§ **Records to process**:

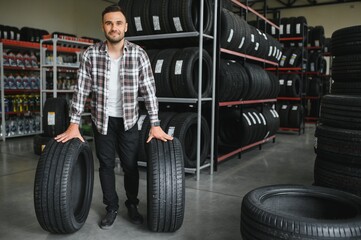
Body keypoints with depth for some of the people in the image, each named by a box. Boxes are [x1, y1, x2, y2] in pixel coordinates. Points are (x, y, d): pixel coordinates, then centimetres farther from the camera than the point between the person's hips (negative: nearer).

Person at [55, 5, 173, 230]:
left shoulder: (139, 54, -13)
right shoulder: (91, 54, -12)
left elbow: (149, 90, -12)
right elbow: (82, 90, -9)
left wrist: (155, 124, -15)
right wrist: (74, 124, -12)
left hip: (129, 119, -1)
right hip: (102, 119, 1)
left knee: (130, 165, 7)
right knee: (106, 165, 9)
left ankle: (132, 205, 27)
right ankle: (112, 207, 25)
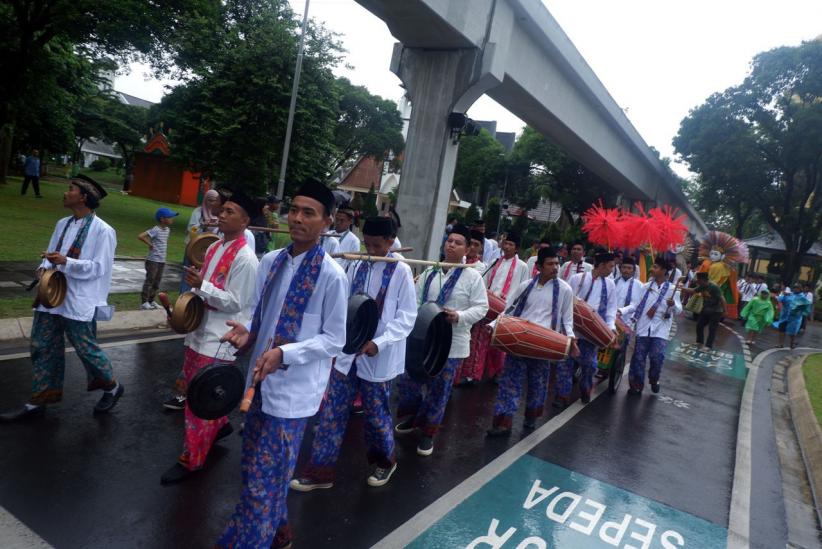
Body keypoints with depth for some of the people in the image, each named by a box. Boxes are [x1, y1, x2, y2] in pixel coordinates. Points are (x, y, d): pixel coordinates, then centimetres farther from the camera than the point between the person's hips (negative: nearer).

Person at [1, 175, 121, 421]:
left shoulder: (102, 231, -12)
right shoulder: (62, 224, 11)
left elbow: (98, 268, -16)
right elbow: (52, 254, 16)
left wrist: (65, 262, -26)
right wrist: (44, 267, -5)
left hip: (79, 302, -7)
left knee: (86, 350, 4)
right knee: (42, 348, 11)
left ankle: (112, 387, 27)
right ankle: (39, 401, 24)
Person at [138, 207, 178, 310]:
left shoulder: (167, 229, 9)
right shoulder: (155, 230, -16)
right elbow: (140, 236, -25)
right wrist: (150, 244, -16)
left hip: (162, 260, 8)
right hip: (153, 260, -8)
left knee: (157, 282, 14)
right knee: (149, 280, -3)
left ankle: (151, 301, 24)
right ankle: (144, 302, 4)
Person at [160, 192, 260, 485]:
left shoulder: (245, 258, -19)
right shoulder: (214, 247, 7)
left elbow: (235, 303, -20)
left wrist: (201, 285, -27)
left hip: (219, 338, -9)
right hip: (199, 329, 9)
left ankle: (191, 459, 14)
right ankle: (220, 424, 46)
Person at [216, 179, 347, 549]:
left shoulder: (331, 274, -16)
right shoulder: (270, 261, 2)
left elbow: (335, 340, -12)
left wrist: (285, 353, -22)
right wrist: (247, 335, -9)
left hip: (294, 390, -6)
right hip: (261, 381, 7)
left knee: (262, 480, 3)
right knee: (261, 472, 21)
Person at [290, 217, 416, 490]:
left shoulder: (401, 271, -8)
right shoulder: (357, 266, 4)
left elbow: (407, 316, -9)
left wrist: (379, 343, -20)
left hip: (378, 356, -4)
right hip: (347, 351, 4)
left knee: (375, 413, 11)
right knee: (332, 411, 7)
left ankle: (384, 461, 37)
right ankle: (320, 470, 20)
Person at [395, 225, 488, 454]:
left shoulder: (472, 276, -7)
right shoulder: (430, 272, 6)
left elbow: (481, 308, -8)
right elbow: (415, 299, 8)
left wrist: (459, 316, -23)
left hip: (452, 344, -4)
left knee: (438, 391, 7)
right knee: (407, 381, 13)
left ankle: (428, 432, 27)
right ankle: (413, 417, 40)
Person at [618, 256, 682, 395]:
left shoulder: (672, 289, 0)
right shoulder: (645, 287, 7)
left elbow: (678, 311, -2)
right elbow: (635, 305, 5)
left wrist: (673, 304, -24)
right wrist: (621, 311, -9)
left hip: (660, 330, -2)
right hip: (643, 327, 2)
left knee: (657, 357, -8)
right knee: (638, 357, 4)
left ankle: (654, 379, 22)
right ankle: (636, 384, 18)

§ **What you need to do**:
Output every line above as a JSON list of strings, one string per line, skipping blank lines and leaving out the pictures.

§ **Worked solution**:
[
  "Body keypoints with depth for some of the people in the image, each named by a box. Boxes are [x1, y1, x2, y2] in pixel coordinates. Points are (x, y, d): pixel coordinates, then centimetres farther from the camera than the point between the person's hips (negative: nearer).",
  "Person at [55, 5, 173, 230]:",
  "left shoulder: (139, 54, -13)",
  "right shoulder: (91, 54, -12)",
  "left elbow: (149, 90, -12)",
  "right elbow: (82, 90, -9)",
  "left wrist: (155, 124, -15)",
  "right wrist: (74, 124, -12)",
  "left hip: (129, 119, -1)",
  "right hip: (102, 119, 1)",
  "left knee: (130, 165, 7)",
  "right knee: (106, 165, 9)",
  "left ankle: (132, 205, 27)",
  "right ankle: (112, 207, 25)",
  "Body keypoints with depth for some of the people in the image, each named by a box. Boxes are [x1, y1, x2, y2] in pixel coordinates. Points are (x, y, d): pixel coordinates, then centimetres farther from the camera than the point between the person's hips (negative: nearer).",
  "Person at [1, 175, 121, 421]:",
  "left shoulder: (102, 231, -12)",
  "right shoulder: (62, 224, 11)",
  "left elbow: (98, 268, -16)",
  "right elbow: (52, 254, 16)",
  "left wrist: (65, 262, -26)",
  "right wrist: (44, 267, -5)",
  "left hip: (79, 302, -7)",
  "left knee: (86, 350, 4)",
  "right knee: (42, 348, 11)",
  "left ankle: (112, 387, 27)",
  "right ankle: (39, 401, 24)",
  "Person at [138, 207, 178, 310]:",
  "left shoulder: (167, 229, 9)",
  "right shoulder: (155, 230, -16)",
  "right elbow: (140, 236, -25)",
  "right wrist: (150, 244, -16)",
  "left hip: (162, 260, 8)",
  "right hip: (153, 260, -8)",
  "left knee: (157, 282, 14)",
  "right knee: (149, 280, -3)",
  "left ankle: (151, 301, 24)",
  "right ankle: (144, 302, 4)",
  "Person at [160, 192, 260, 485]:",
  "left shoulder: (245, 258, -19)",
  "right shoulder: (214, 247, 7)",
  "left elbow: (235, 303, -20)",
  "left wrist: (201, 285, -27)",
  "left hip: (219, 338, -9)",
  "right hip: (199, 329, 9)",
  "left ankle: (191, 459, 14)",
  "right ankle: (220, 424, 46)",
  "Person at [216, 179, 347, 549]:",
  "left shoulder: (331, 274, -16)",
  "right shoulder: (270, 261, 2)",
  "left elbow: (335, 340, -12)",
  "left wrist: (285, 353, -22)",
  "right wrist: (247, 335, -9)",
  "left hip: (294, 390, -6)",
  "right hip: (261, 381, 7)",
  "left knee: (262, 480, 3)",
  "right knee: (261, 472, 21)",
  "Person at [290, 217, 416, 490]:",
  "left shoulder: (401, 271, -8)",
  "right shoulder: (357, 266, 4)",
  "left elbow: (407, 316, -9)",
  "left wrist: (379, 343, -20)",
  "left hip: (378, 356, -4)",
  "right hip: (347, 351, 4)",
  "left knee: (375, 413, 11)",
  "right knee: (332, 411, 7)",
  "left ankle: (384, 461, 37)",
  "right ankle: (320, 470, 20)",
  "Person at [395, 225, 488, 454]:",
  "left shoulder: (472, 276, -7)",
  "right shoulder: (430, 272, 6)",
  "left elbow: (481, 308, -8)",
  "right elbow: (415, 299, 8)",
  "left wrist: (459, 316, -23)",
  "left hip: (452, 344, -4)",
  "left knee: (438, 391, 7)",
  "right knee: (407, 381, 13)",
  "left ankle: (428, 432, 27)",
  "right ankle: (413, 417, 40)",
  "Person at [618, 256, 682, 395]:",
  "left shoulder: (672, 289, 0)",
  "right shoulder: (645, 287, 7)",
  "left elbow: (678, 311, -2)",
  "right elbow: (635, 305, 5)",
  "left wrist: (673, 304, -24)",
  "right wrist: (621, 311, -9)",
  "left hip: (660, 330, -2)",
  "right hip: (643, 327, 2)",
  "left knee: (657, 357, -8)",
  "right knee: (638, 357, 4)",
  "left ankle: (654, 379, 22)",
  "right ankle: (636, 384, 18)"
]